Saturday, August 29, 2009

first words

One of the things I like to do when I'm reading a book that I enjoy is to keep going back to the very first words on the opening page. Re-reading them, listening to their cadence and tone like they're the opening movement of a piece of music. Like the first track on an album.

So I'm going to share some here. I'm not saying these are necessarily the most awesome, incredible, books ever written (but they may be). I just like the sound and taste of these words. So, here's a list of a few books I've read and enjoyed (or written), and their opening few words...

A throng of bearded men, in sad-colored garments and gray, steeple-crowned hats, intermixed with women, some wearing hoods, and others bareheaded, was assembled in front of a wooden edifice, the door of which was heavily timbered with oak, and studded with iron spikes.
--From Nathaniel Hawthorne's The Scarlet Letter.

This is the tale of a meeting of two lonesome, skinny, fairly old white men on a planet which was dying fast.
--From Kurt Vonnegut Jr.'s Breakfast of Champions.

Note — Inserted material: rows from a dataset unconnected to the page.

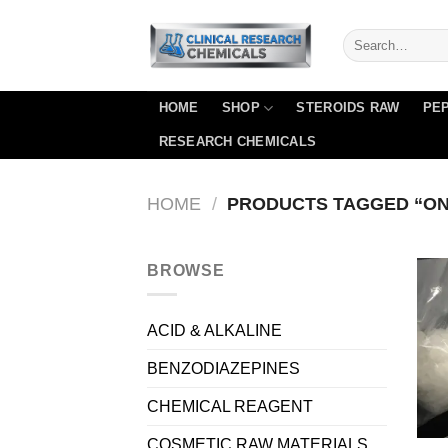
Skip
to
content
HOME
SHOP
STEROIDS RAW
PEP
RESEARCH CHEMICALS
HOME
/
PRODUCTS TAGGED “ON
BROWSE
ACID & ALKALINE
BENZODIAZEPINES
CHEMICAL REAGENT
COSMETIC RAW MATERIALS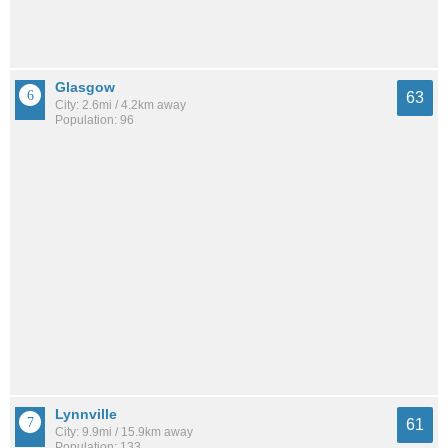
Glasgow
63
City: 2.6mi / 4.2km away
Population: 96
Lynnville
61
City: 9.9mi / 15.9km away
Population: 133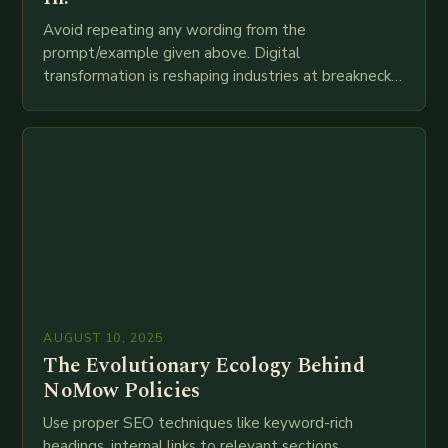
Avoid repeating any wording from the
prompt/example given above. Digital
transformation is reshaping industries at breakneck
speed as companies race to adopt cutting-edge
technologies like AI, IoT, blockchain, and big…
AUGUST 10, 2025
The Evolutionary Ecology Behind
NoMow Policies
Use proper SEO techniques like keyword-rich
headings, internal links to relevant sections,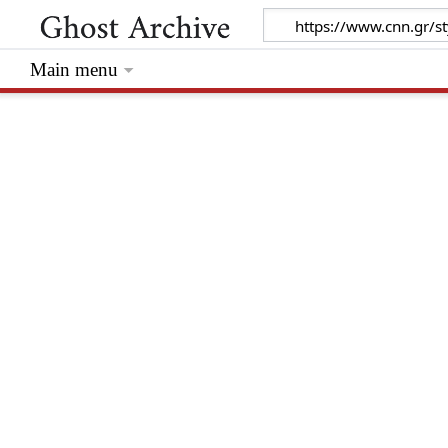
Main menu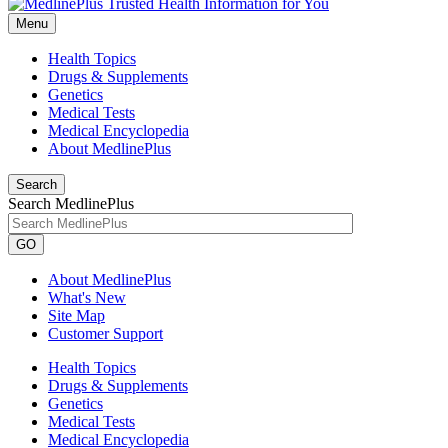
Menu
Health Topics
Drugs & Supplements
Genetics
Medical Tests
Medical Encyclopedia
About MedlinePlus
Search
Search MedlinePlus
GO
About MedlinePlus
What's New
Site Map
Customer Support
Health Topics
Drugs & Supplements
Genetics
Medical Tests
Medical Encyclopedia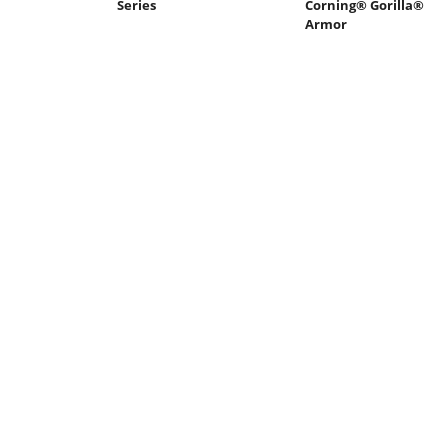
Series
Corning® Gorilla®
Armor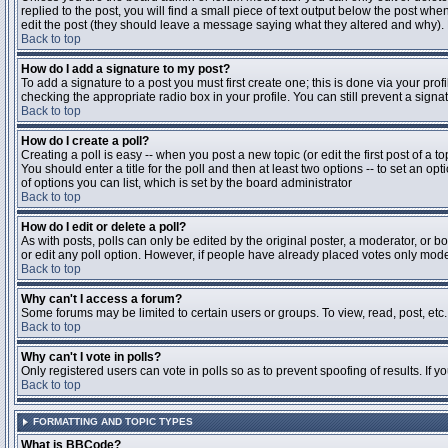
replied to the post, you will find a small piece of text output below the post when
edit the post (they should leave a message saying what they altered and why).
Back to top
How do I add a signature to my post?
To add a signature to a post you must first create one; this is done via your pr
checking the appropriate radio box in your profile. You can still prevent a sig
Back to top
How do I create a poll?
Creating a poll is easy -- when you post a new topic (or edit the first post of a 
You should enter a title for the poll and then at least two options -- to set an opt
of options you can list, which is set by the board administrator
Back to top
How do I edit or delete a poll?
As with posts, polls can only be edited by the original poster, a moderator, or boa
or edit any poll option. However, if people have already placed votes only moder
Back to top
Why can't I access a forum?
Some forums may be limited to certain users or groups. To view, read, post, et
Back to top
Why can't I vote in polls?
Only registered users can vote in polls so as to prevent spoofing of results. If 
Back to top
FORMATTING AND TOPIC TYPES
What is BBCode?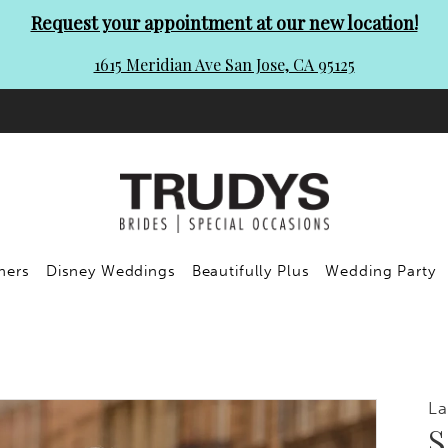
Request your appointment at our new location!
1615 Meridian Ave San Jose, CA 95125
ners
Disney Weddings
Beautifully Plus
Wedding Party
L
S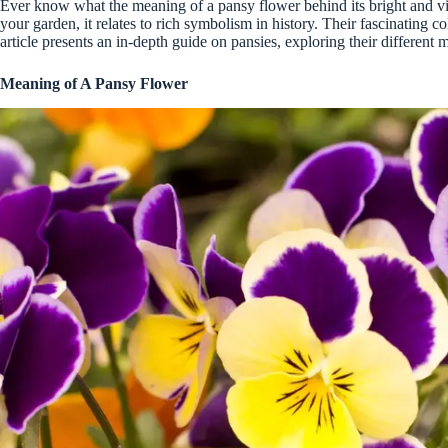
Ever know what the meaning of a pansy flower behind its bright and vi
your garden, it relates to rich symbolism in history. Their fascinating c
article presents an in-depth guide on pansies, exploring their different 
Meaning of A Pansy Flower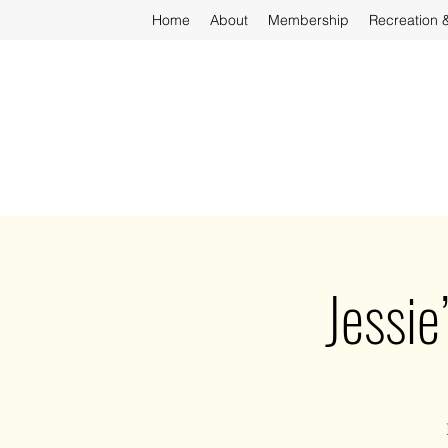
Home
About
Membership
Recreation 
Jessie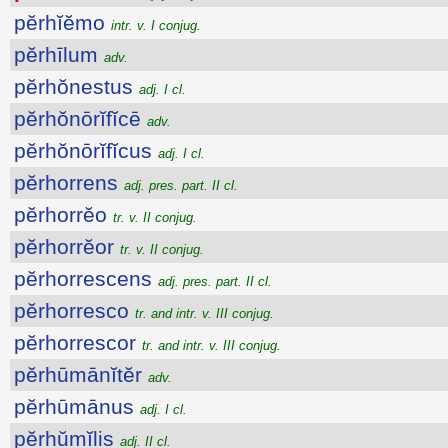
pĕrhĭĕmo
intr. v. I conjug.
pĕrhīlum
adv.
pĕrhŏnestus
adj. I cl.
pĕrhŏnōrĭfĭcē
adv.
pĕrhŏnōrĭfĭcus
adj. I cl.
pĕrhorrens
adj. pres. part. II cl.
pĕrhorrĕo
tr. v. II conjug.
pĕrhorrĕor
tr. v. II conjug.
pĕrhorrescens
adj. pres. part. II cl.
pĕrhorresco
tr. and intr. v. III conjug.
pĕrhorrescor
tr. and intr. v. III conjug.
pĕrhūmānĭtĕr
adv.
pĕrhūmānus
adj. I cl.
pĕrhŭmĭlis
adj. II cl.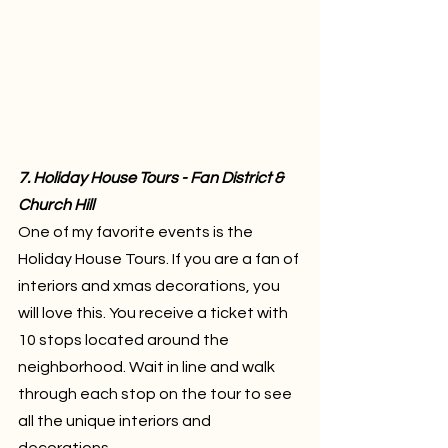
7. Holiday House Tours - Fan District & 
Church Hill
One of my favorite events is the 
Holiday House Tours. If you are a fan of 
interiors and xmas decorations, you 
will love this. You receive a ticket with 
10 stops located around the 
neighborhood. Wait in line and walk 
through each stop on the tour to see 
all the unique interiors and 
decorations.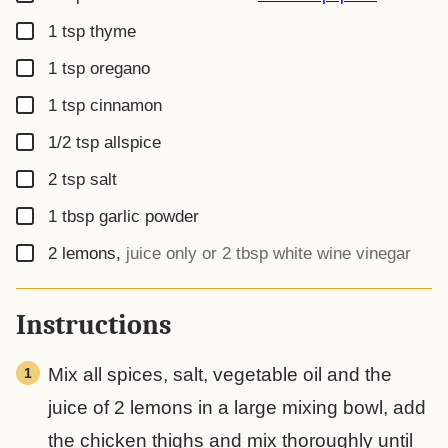
▢
1
tsp
thyme
▢
1
tsp
oregano
▢
1
tsp
cinnamon
▢
1/2
tsp
allspice
▢
2
tsp
salt
▢
1
tbsp
garlic powder
▢
2
lemons
,
juice only or 2 tbsp white wine vinegar
Instructions
Mix all spices, salt, vegetable oil and the
juice of 2 lemons in a large mixing bowl, add
the chicken thighs and mix thoroughly until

This one is particularly delicious:

Dear friend now in the dusty clockless hours of the town when the streets lie black and steaming in the wake of the watertrucks and now when the drunk and the homeless have washed up in the lee of walls in alleys or abandoned lots and cats go forth highshouldered and lean in the grim perimeters about, now in these sootblacked brick or cobbled corridors where lightwire shadows make a gothic harp of cellar doors no soul shall walk save you.
--From Cormac McCarthy's Suttree.

People wouldn't take what Martin Pemberton said as literal truth, he was much too melodramatic or too tormented to speak plainly.
--From E.L. Doctorow's The Waterworks.

And, finally, some from people I know:

Sundi Knutt had a blue-ribbon-winning sow, a deer hunting license, and a mound of cleavage.
--From Jill S. Alexander's The Sweetheart of Prosper County.

One minute the teacher was talking about the Civil War. And the next minute he was gone.
--From Michael Grant's Gone.

I sense him in my midst. The air seems to thin when he's near me.
--From Yvonne Prinz's The Vinyl Princess.

With two from the blogmaster:

I guess in the old days, in other places, boys like me usually ended up twisting and kicking in the empty air beneath gallows.
--From The Marbury Lens.

And, a mere twelve days from birth:

The only shade there is blackens a rectangle in the dirt beneath the overhang of the seller's open stall.
--From in the path of falling objects.

I just love first words from an enjoyable read.